The authors precisely detail common mistakes in science communication and provide clear examples and practical tips and strategies to make your message resonate and inspire action.
When I think of Alan Alda, I think of the witty wartime surgeon he plays in the 1970s TV series M*A*S*H. But since then, he has built a new career as a science advocate and educator on the art of effective communication.
In his book, Alda presents a fascinating and highly informative case about the importance of communicating better - with plenty of innovative and creative ways to help people do so.
Sometimes it’s hard to know whether or not your message is really resonating with your listener. Alda places a large emphasis on empathy and emotion, and Alda provides actionable advice on reading peoples’ emotions and responses to understand whether you're connecting.
Escape from the Ivory Tower is a 'how-to' guide for scientists to communicate their findings to a broader audience.
It has a strong focus on preparing researchers to work with and to use the media to disseminate their research. How to get the most out of interviews and how to avoid (and deal with) misrepresentation by the media are practical take-aways from the book.
Nancy Baron also provides illuminating insights into what policymakers/journalists expect from scientists and how this differs from what scientists expect from policymakers/journalists.
Much of science communication relies on the written medium: books, magazines, newspapers, blogs, websites and, of course, scientific journals.
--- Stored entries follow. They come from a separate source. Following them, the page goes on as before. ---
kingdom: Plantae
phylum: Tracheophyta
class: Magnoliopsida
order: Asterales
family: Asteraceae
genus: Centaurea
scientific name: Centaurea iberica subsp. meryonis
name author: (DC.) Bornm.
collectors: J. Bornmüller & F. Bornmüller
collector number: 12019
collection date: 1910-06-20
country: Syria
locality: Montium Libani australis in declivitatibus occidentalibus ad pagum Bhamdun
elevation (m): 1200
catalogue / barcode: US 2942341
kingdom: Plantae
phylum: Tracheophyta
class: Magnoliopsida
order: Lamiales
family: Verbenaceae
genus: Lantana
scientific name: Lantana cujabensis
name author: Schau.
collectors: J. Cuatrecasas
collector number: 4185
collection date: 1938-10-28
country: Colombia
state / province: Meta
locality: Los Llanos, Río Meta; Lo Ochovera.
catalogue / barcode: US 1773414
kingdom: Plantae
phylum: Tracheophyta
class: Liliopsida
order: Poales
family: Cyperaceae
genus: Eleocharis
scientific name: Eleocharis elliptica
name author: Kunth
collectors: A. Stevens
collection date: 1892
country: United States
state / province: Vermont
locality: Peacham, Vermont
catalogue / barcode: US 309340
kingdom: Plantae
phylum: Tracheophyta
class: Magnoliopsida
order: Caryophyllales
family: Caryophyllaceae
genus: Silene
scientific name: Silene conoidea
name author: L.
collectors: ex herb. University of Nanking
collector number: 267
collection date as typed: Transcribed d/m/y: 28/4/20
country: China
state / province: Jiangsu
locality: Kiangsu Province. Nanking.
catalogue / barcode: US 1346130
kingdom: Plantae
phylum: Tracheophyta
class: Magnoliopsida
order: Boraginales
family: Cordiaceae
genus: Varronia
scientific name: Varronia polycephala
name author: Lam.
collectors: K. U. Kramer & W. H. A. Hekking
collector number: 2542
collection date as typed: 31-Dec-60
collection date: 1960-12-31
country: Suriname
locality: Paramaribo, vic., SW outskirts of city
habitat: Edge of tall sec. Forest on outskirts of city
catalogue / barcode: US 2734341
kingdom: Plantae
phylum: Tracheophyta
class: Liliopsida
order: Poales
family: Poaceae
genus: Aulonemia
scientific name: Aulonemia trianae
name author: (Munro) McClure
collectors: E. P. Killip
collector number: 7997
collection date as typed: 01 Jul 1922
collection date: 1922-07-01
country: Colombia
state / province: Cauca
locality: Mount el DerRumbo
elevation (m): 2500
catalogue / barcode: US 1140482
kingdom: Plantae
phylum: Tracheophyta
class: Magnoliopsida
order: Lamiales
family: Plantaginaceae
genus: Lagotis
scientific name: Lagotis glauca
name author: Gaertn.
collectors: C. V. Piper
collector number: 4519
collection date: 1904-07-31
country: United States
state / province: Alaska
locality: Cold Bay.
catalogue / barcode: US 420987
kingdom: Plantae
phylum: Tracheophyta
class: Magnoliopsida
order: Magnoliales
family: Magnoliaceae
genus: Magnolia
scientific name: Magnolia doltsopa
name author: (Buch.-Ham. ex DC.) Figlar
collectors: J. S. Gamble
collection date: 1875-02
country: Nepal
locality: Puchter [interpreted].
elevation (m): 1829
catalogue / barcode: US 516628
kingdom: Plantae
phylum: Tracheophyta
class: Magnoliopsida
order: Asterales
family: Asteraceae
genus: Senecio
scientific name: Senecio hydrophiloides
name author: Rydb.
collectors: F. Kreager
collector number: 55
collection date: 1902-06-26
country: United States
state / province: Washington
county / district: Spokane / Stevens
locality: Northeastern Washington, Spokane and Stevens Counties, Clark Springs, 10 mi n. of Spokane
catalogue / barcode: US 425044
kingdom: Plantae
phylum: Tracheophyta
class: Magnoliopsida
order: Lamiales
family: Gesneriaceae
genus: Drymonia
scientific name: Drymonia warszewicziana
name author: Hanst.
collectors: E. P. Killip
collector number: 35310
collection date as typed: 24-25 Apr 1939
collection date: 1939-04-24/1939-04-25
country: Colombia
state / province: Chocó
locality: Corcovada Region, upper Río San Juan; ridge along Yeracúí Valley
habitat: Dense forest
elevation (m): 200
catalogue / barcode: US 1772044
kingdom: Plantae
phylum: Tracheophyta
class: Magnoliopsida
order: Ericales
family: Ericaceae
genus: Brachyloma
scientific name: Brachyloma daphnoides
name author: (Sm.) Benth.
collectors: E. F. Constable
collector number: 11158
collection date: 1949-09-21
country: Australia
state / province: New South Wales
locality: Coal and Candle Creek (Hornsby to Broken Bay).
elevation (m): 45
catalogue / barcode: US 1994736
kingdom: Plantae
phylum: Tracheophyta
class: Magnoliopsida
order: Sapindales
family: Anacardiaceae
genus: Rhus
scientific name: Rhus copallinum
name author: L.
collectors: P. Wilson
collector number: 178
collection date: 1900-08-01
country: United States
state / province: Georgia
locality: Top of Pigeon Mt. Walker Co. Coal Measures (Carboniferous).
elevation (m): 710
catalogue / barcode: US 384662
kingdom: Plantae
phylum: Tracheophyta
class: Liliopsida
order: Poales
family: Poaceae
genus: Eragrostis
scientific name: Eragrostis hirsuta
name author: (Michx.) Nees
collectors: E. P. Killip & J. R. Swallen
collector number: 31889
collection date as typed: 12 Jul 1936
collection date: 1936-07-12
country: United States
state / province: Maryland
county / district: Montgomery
In the final book on our list, best-selling linguist and cognitive scientist, Steven Pinker, provides a style-guide for effective science writing.
Using neuroscience, Pinker eloquently explains the best way to write based on how our brains understand words on a page.
Some readers may be put off by its detailed approach to describing the technical aspects of writing. Others though, will enjoy a clear guide to constructing correct, beautiful and effective prose.